PublikationPublié le 20.05.2021

Michele Bacci, Veneto-Byzantine Interactions in Icon Painting (1280-1450)


Michele Bacci: Βενετο-Βυζαντινες Αλληλεπιδρασεις στη ζωγραφικη εικονων (1280-1450)
[Venetian-Byzantine Interactions in Icon Painting (1280-1450)]

A memorial lecture in honour of the distinguished Greek scholar Manolis Chatzidakis is organized each year by the Academy of Athens. On February 28th, 2017, the invited speaker was Prof. Michele Bacci. The topic dealt with in this public event was further investigated and expanded in this book, published by the Academy itself.

The text provides the first general introduction to Veneto-Byzantine interactions in 14th and early 15th century icon painting. Contrary to long-lasting scholarly misconceptions, religious imagery came to be strongly renovated in this period by painters who selectively and skillfully combined elements from both Italian and Byzantine pictorial traditions.

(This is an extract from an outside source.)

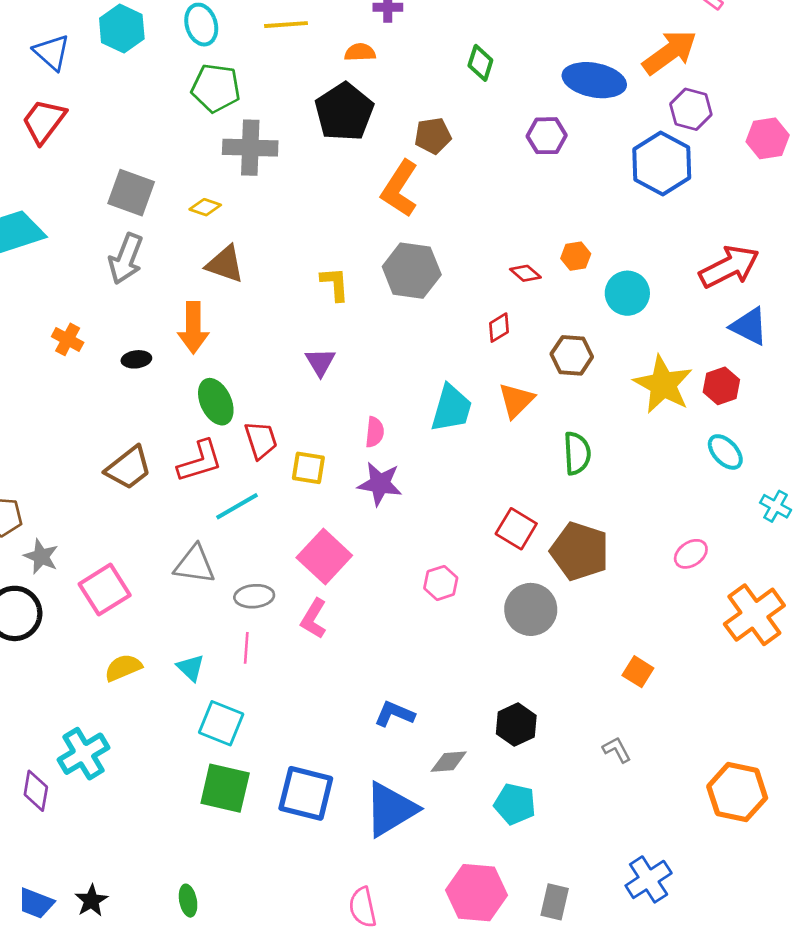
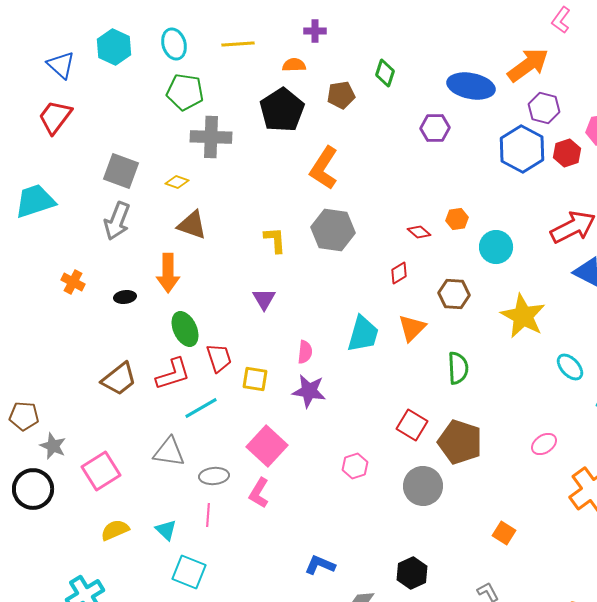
brown pentagon: (433, 136) -> (341, 95), moved
red hexagon: (721, 386) -> (567, 153), moved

Emphasis is laid on a relatively large number of panels displaying original Marian types, combining the authoritativeness of Greek religious icons with the elegant draperies and garments worked out in contemporary images from the lagoon. New evidence is provided as to the large circulation of such objects, their widespread and transconfessional appreciation, and their most likely production on Crete, where several Venetian and Byzantine artists established their workshops and frequently collaborated with each other. Furthermore, the text investigates the dynamics by which some specifically Italianate features were appropriated and exploited by icon painters to invest their images with a more immediately acknowledgeable narrative and dramatic character.

The book is in Greek with a long English summary.